**Excerpt to read**
# Chapter 6 Making Decisions under uncertainty

In Chapter 5 we have seen that experimental errors and, above all, sampling errors, produce uncertainty in the estimation process, which we have to account for by determining and displaying standard errors and confidence intervals. In the very same fashion, we need to be able to make decisions in presence of uncertainty; is the effect of a treatment statistically significant? Is the effect of a treatment higher/lower than the effect of another treatment?

Making such decisions is called Formal Hypothesis Testing (FHT) and we will see that this is mainly based on the so-called P-value. As usual, I will introduce the problem by using an example.

**Supplied records**

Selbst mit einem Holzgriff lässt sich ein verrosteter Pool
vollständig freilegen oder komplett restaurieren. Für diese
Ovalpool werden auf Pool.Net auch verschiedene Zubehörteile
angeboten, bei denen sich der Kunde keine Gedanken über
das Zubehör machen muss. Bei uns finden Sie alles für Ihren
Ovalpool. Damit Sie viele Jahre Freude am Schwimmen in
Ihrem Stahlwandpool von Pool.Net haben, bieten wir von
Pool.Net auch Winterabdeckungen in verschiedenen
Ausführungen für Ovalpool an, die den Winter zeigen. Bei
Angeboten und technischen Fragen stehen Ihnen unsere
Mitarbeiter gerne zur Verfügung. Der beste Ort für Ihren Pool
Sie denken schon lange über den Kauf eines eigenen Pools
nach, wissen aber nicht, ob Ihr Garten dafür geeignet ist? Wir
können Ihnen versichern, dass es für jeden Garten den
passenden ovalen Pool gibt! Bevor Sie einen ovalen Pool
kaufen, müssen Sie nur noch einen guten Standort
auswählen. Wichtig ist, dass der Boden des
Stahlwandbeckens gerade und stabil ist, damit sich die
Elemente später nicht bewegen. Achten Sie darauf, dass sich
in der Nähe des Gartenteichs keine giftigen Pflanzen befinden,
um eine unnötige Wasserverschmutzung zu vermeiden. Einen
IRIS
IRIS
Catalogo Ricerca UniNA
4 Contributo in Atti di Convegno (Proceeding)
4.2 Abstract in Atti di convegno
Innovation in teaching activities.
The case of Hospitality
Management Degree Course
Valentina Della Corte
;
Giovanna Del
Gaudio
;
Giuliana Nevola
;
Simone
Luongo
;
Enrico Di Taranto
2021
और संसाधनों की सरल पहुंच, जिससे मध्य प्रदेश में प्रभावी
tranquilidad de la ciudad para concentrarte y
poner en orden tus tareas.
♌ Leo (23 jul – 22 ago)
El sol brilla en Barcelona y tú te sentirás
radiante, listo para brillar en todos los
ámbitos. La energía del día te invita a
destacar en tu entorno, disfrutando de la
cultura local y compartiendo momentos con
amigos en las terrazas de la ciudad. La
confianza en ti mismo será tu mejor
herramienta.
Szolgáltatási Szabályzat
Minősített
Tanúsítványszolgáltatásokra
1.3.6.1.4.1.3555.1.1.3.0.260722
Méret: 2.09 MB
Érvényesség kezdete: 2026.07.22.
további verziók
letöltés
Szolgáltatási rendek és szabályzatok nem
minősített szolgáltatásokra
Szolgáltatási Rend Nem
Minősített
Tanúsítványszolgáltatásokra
==
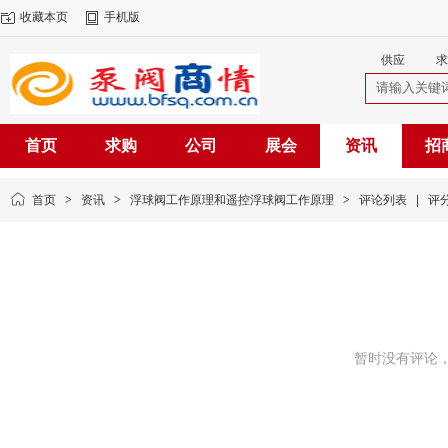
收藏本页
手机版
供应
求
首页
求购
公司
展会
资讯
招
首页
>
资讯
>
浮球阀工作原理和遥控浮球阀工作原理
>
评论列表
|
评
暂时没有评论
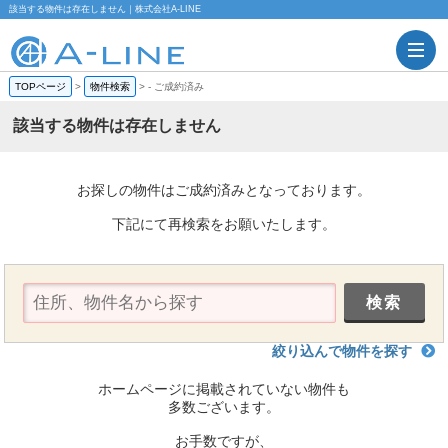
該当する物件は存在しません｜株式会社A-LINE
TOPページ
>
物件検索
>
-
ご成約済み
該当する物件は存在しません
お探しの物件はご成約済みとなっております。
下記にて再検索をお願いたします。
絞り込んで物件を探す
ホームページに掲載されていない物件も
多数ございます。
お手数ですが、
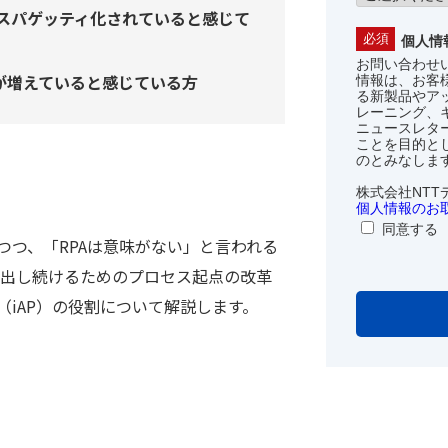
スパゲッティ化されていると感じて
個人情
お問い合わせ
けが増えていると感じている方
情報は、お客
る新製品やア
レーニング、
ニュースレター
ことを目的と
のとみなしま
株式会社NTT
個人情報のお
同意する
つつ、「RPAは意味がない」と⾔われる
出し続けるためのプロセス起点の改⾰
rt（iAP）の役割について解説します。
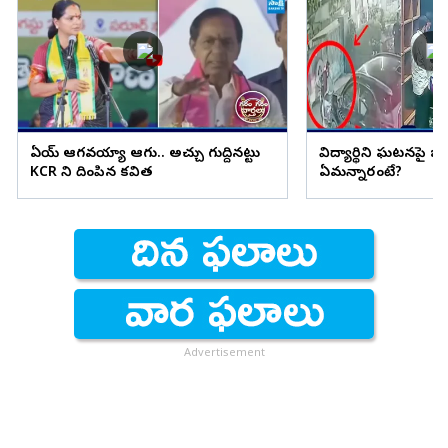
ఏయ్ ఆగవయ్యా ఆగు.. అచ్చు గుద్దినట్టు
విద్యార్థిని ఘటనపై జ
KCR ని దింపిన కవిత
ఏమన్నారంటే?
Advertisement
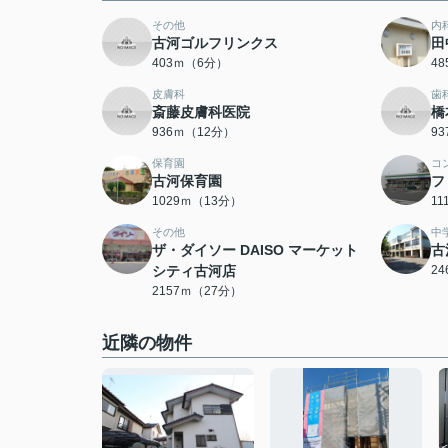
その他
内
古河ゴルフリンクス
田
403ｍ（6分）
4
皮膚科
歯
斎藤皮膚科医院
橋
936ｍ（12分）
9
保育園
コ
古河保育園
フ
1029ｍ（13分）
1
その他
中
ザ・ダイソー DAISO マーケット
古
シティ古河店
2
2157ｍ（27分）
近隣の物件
---
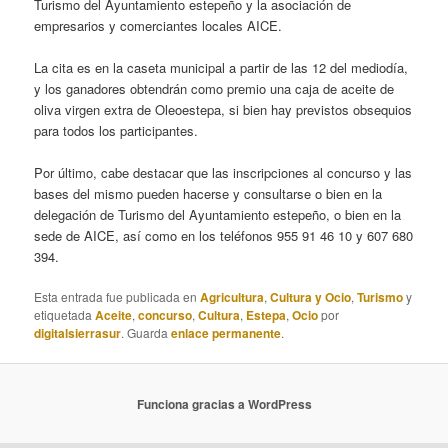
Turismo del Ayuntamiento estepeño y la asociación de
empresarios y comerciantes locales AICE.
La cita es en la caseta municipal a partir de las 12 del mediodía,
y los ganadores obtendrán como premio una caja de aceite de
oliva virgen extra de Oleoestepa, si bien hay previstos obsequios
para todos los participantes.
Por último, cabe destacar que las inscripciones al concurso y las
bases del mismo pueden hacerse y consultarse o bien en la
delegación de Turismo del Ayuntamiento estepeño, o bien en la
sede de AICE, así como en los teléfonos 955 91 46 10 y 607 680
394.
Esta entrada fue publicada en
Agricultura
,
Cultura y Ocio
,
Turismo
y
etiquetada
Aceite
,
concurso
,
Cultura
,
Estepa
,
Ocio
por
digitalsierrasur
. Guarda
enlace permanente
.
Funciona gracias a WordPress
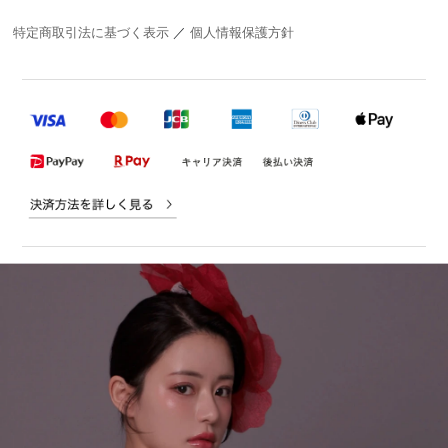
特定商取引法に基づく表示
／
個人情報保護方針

**Parts of the exercise**
1 > List every kind of error named in the chapter opening on decisions under uncertainty.
2 > Carry on the chapter opening about making decisions under uncertainty, picking up right after its final sentence.

**Task-by-task outputs**
1 > experimental errors, sampling errors, standard errors

2 >
## 6.1 Comparing sample means: the Student’s t-test

### 6.1.1 The dataset

We have planned an experiment where we have compared the yield of genotype A with the yield of the genotype P and the experiment is laid down according to a completely randomised design with five replicates. This is a small-plot experiment with 10 plots, which need to be regarded as sampled from a wider population of plots; as we mentioned in the previous chapter, our interest is not in the sample, but it is in the population of plots, which means that we are looking for conclusions of general validity.

The results (in quintals per hectare) are the following:

A <- c(65, 68, 69, 71, 78)
P <- c(80, 81, 84, 88, 94)

As usual we calculate the descriptive statistics (mean and standard deviation) for each sample:

mA <- mean(A)
mP <- mean(P)
sA <- sd(A)
sP <- sd(P)
mA; sA
##  70.2
##  4.868265
mP; sP
##  85.4
##  5.727128

We see that the mean for the genotype P is higher than the mean for the genotype A, but such descriptive statistics are not sufficient to our aims. Therefore, we calculate standard errors, to express our uncertainty about the population means, as we have shown in the previous chapter.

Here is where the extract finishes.